Data supplied section start

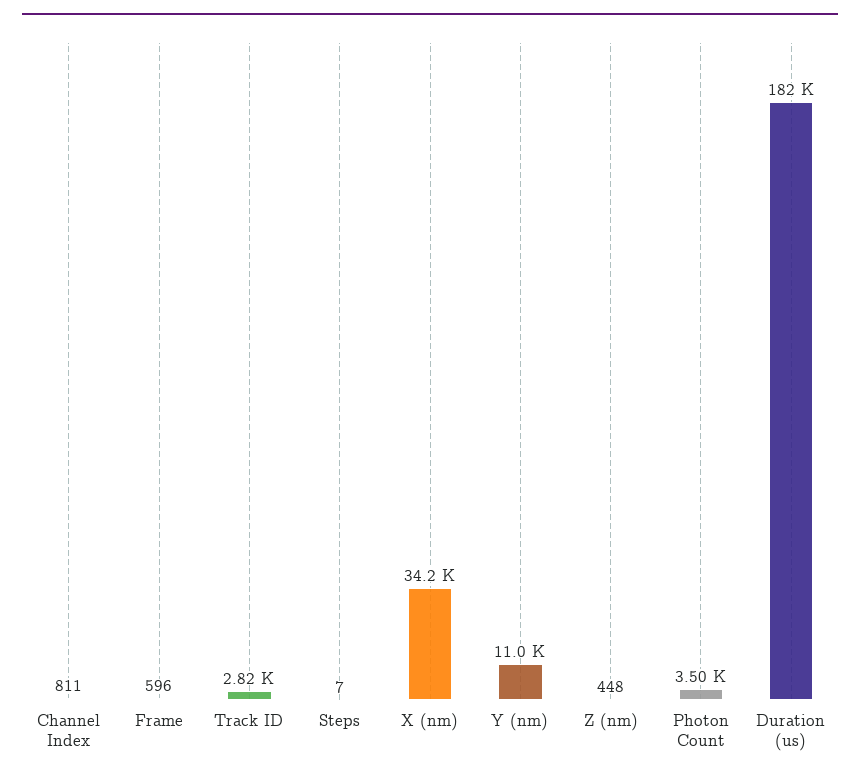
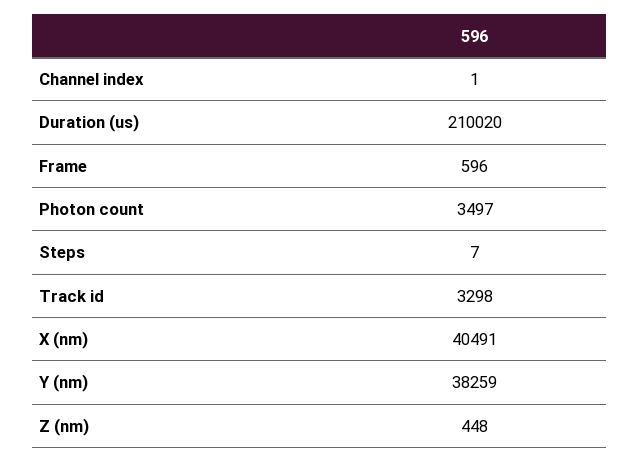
Channel Index: 811 -> 1
Track ID: 2820 -> 3298
X (nm): 34200 -> 40491
Y (nm): 11000 -> 38259
Duration (us): 182000 -> 210020

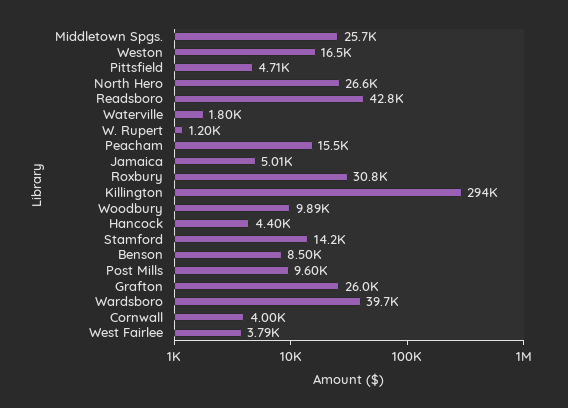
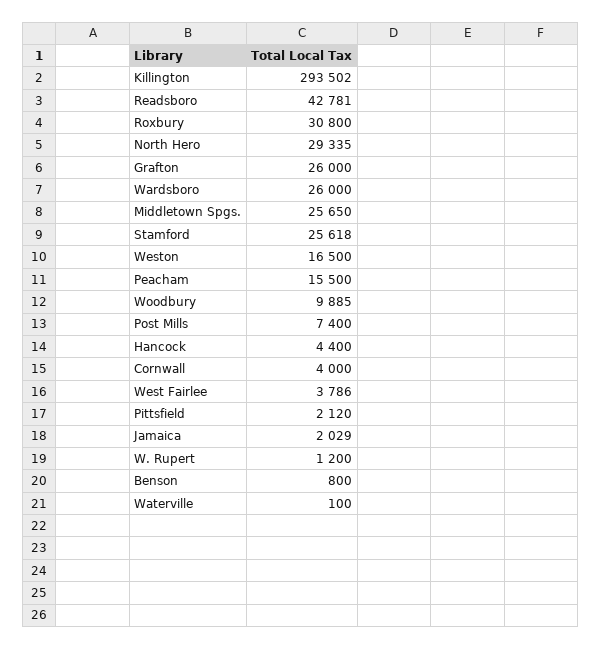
Pittsfield: 4710 -> 2120
North Hero: 26600 -> 29335
Waterville: 1800 -> 100
Jamaica: 5010 -> 2029
Stamford: 14200 -> 25618
Benson: 8500 -> 800
Post Mills: 9600 -> 7400
Wardsboro: 39700 -> 26000

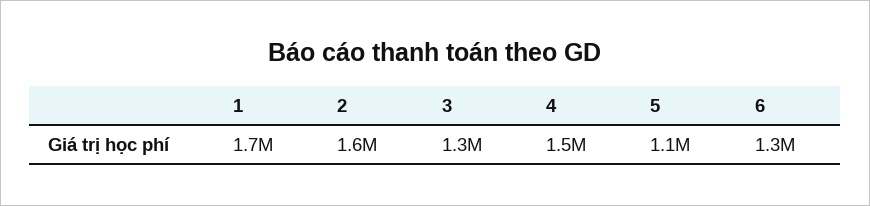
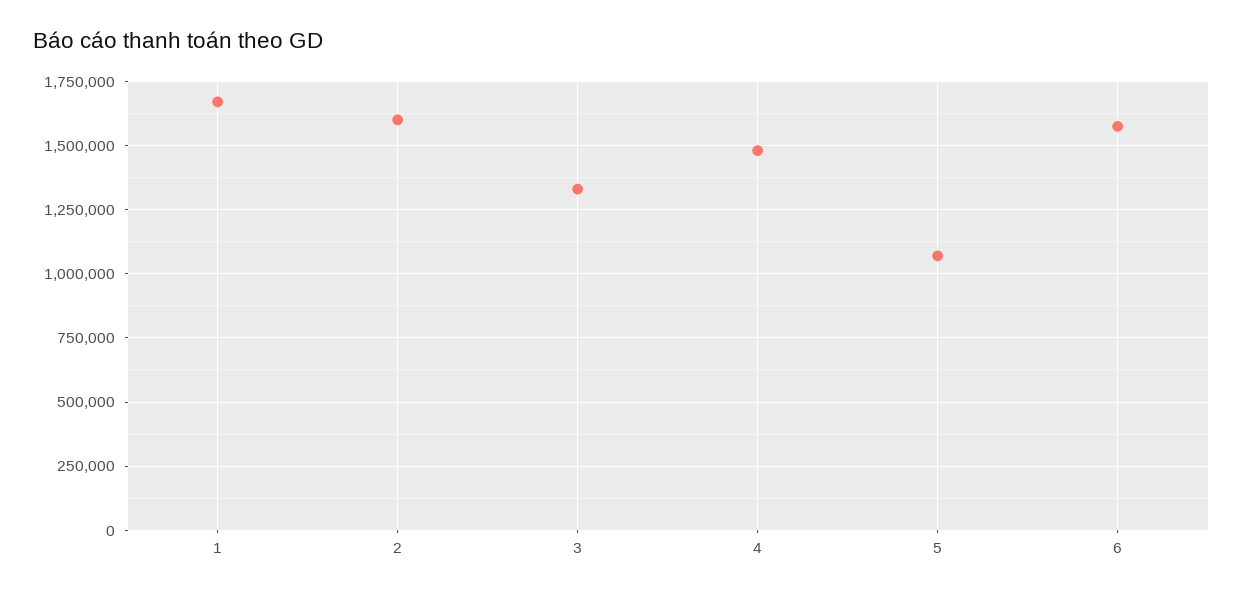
6: 1300000 -> 1575000

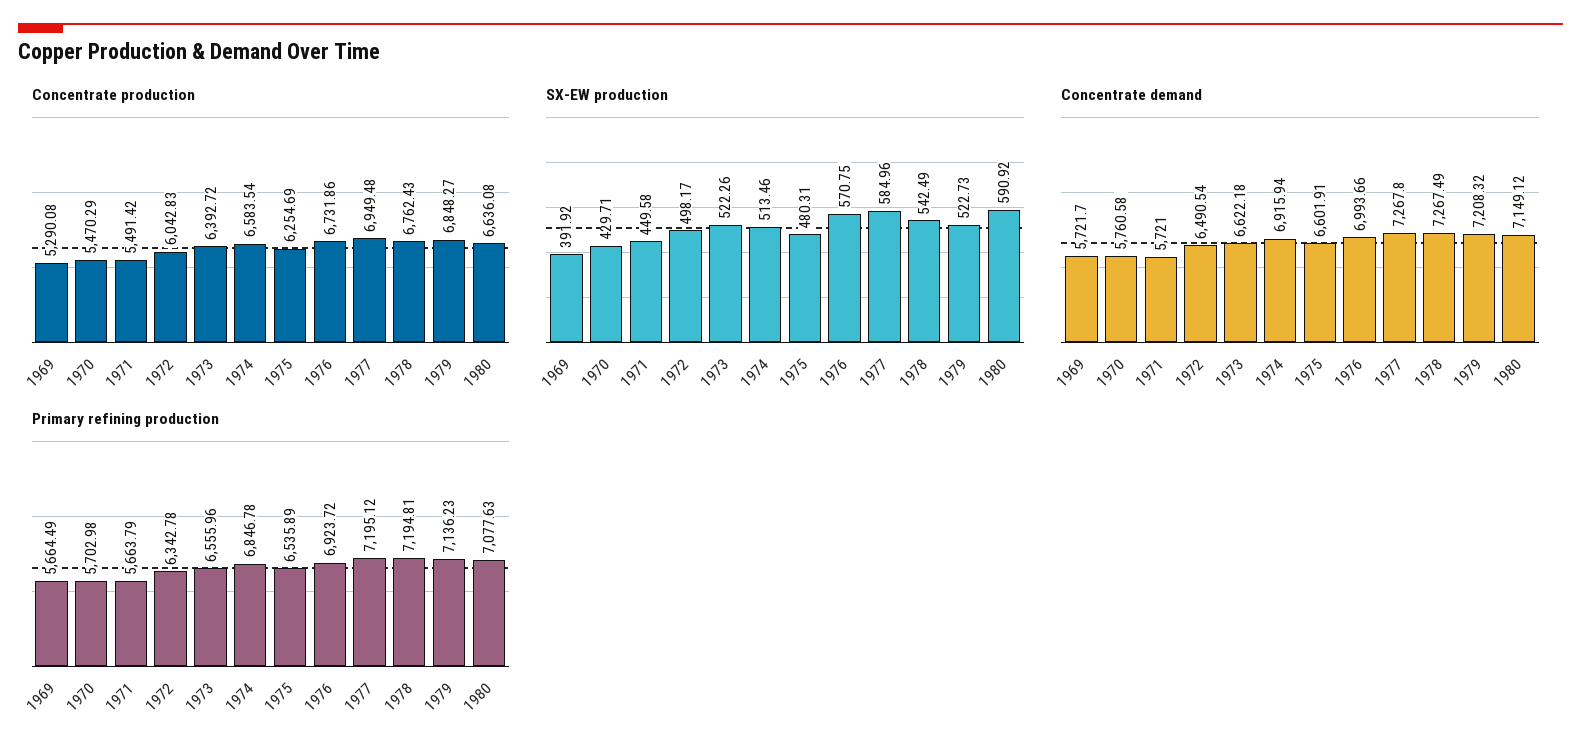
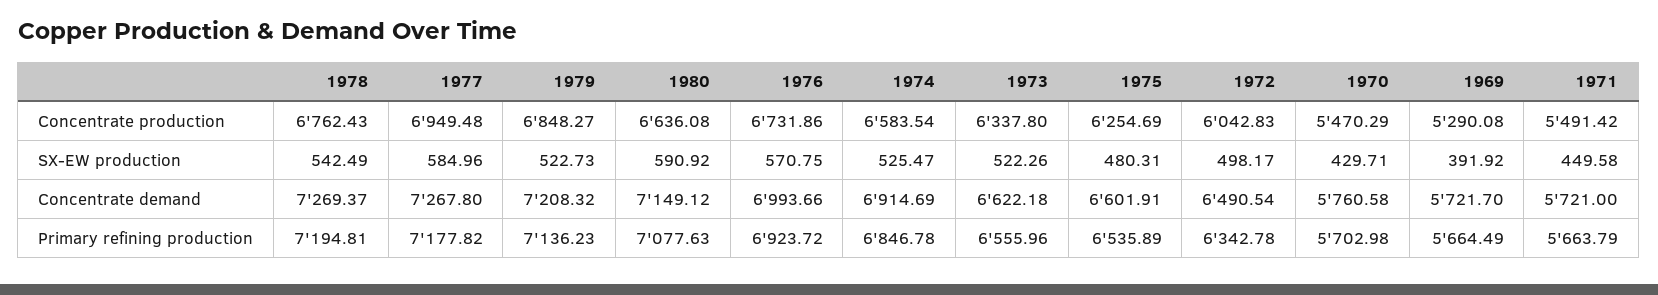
Concentrate production, 1973: 6392.72 -> 6337.8
SX-EW production, 1974: 513.46 -> 525.47
Concentrate demand, 1974: 6915.94 -> 6914.69
Concentrate demand, 1978: 7267.49 -> 7269.37
Primary refining production, 1977: 7195.12 -> 7177.82

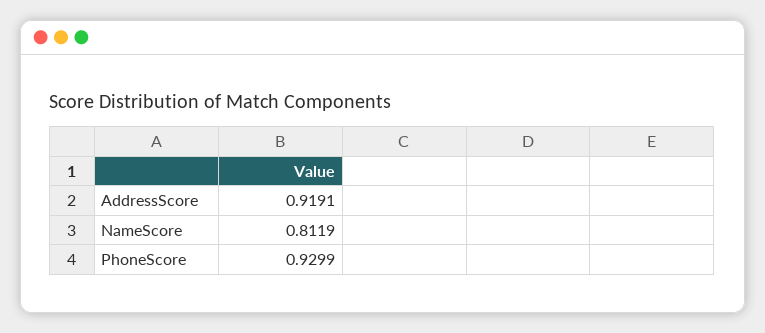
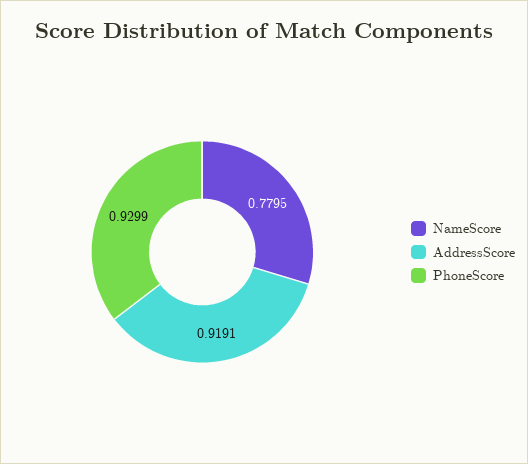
NameScore: 0.8119 -> 0.7795

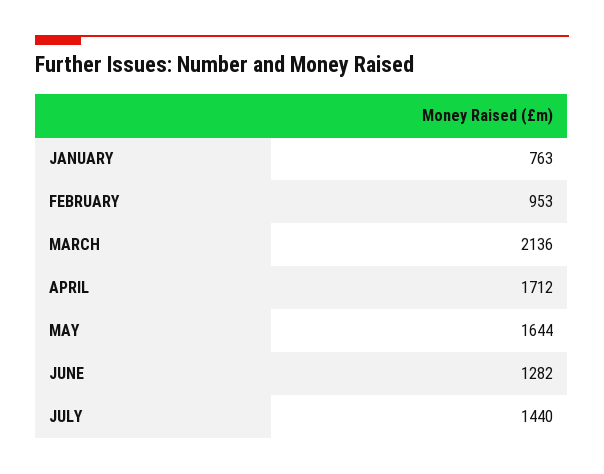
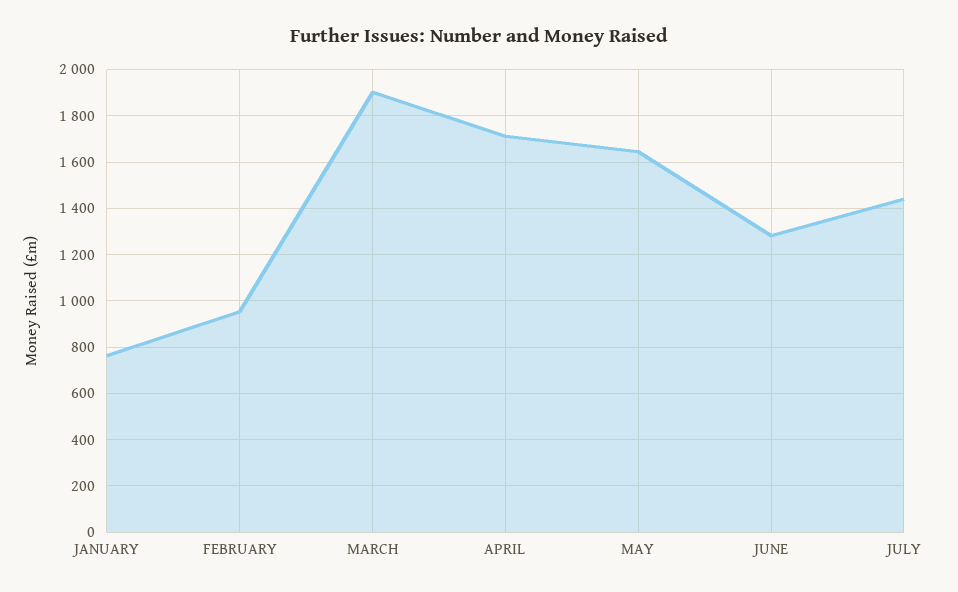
MARCH: 2136 -> 1900

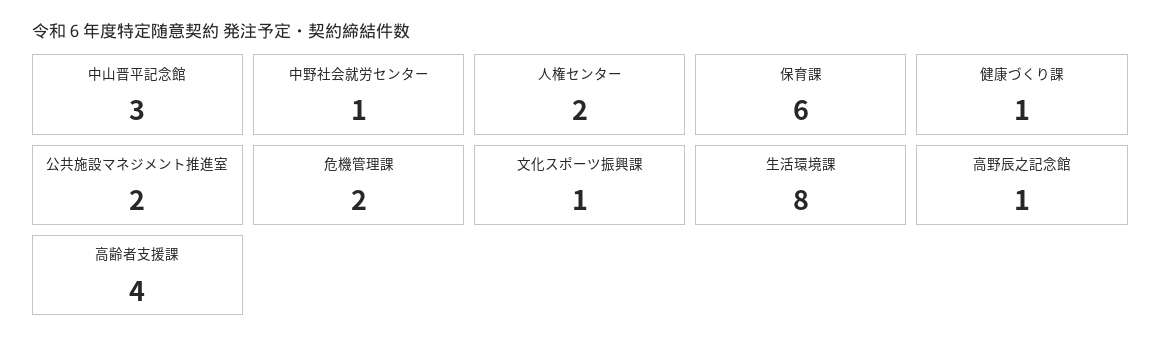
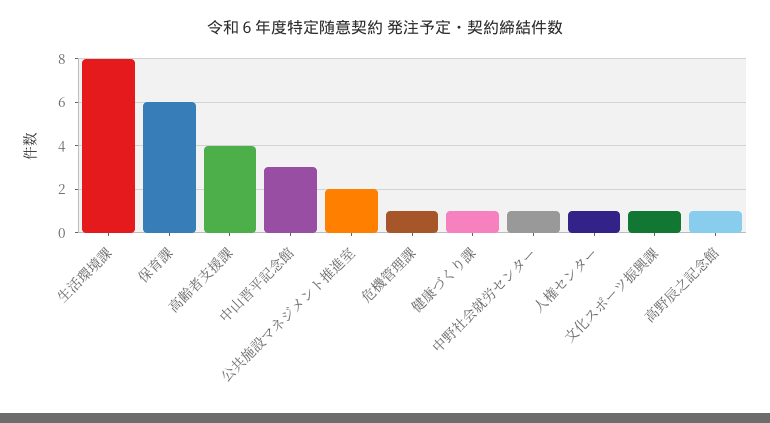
人権センター: 2 -> 1
危機管理課: 2 -> 1

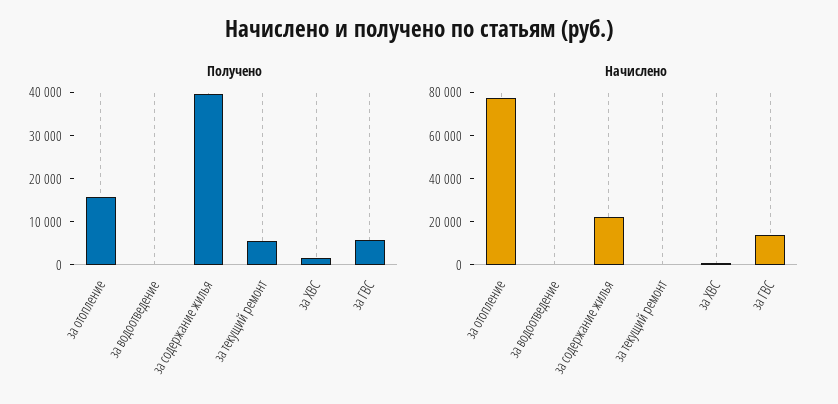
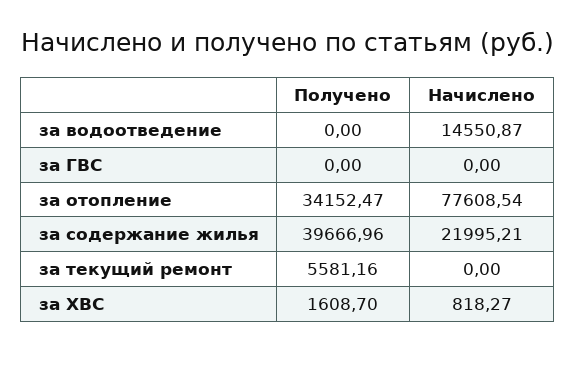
Получено, за отопление: 16000 -> 34152.47
Получено, за ГВС: 6000 -> 0
Начислено, за водоотведение: 0 -> 14550.87
Начислено, за ГВС: 15000 -> 0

Data supplied section end

▶ **Assignment**: Print each line of the listing exactly and include no pictures.

▶ **Answer for the task**:
Channel Index: 811 -> 1
Track ID: 2820 -> 3298
X (nm): 34200 -> 40491
Y (nm): 11000 -> 38259
Duration (us): 182000 -> 210020

Pittsfield: 4710 -> 2120
North Hero: 26600 -> 29335
Waterville: 1800 -> 100
Jamaica: 5010 -> 2029
Stamford: 14200 -> 25618
Benson: 8500 -> 800
Post Mills: 9600 -> 7400
Wardsboro: 39700 -> 26000

6: 1300000 -> 1575000

Concentrate production, 1973: 6392.72 -> 6337.8
SX-EW production, 1974: 513.46 -> 525.47
Concentrate demand, 1974: 6915.94 -> 6914.69
Concentrate demand, 1978: 7267.49 -> 7269.37
Primary refining production, 1977: 7195.12 -> 7177.82

NameScore: 0.8119 -> 0.7795

MARCH: 2136 -> 1900

人権センター: 2 -> 1
危機管理課: 2 -> 1

Получено, за отопление: 16000 -> 34152.47
Получено, за ГВС: 6000 -> 0
Начислено, за водоотведение: 0 -> 14550.87
Начислено, за ГВС: 15000 -> 0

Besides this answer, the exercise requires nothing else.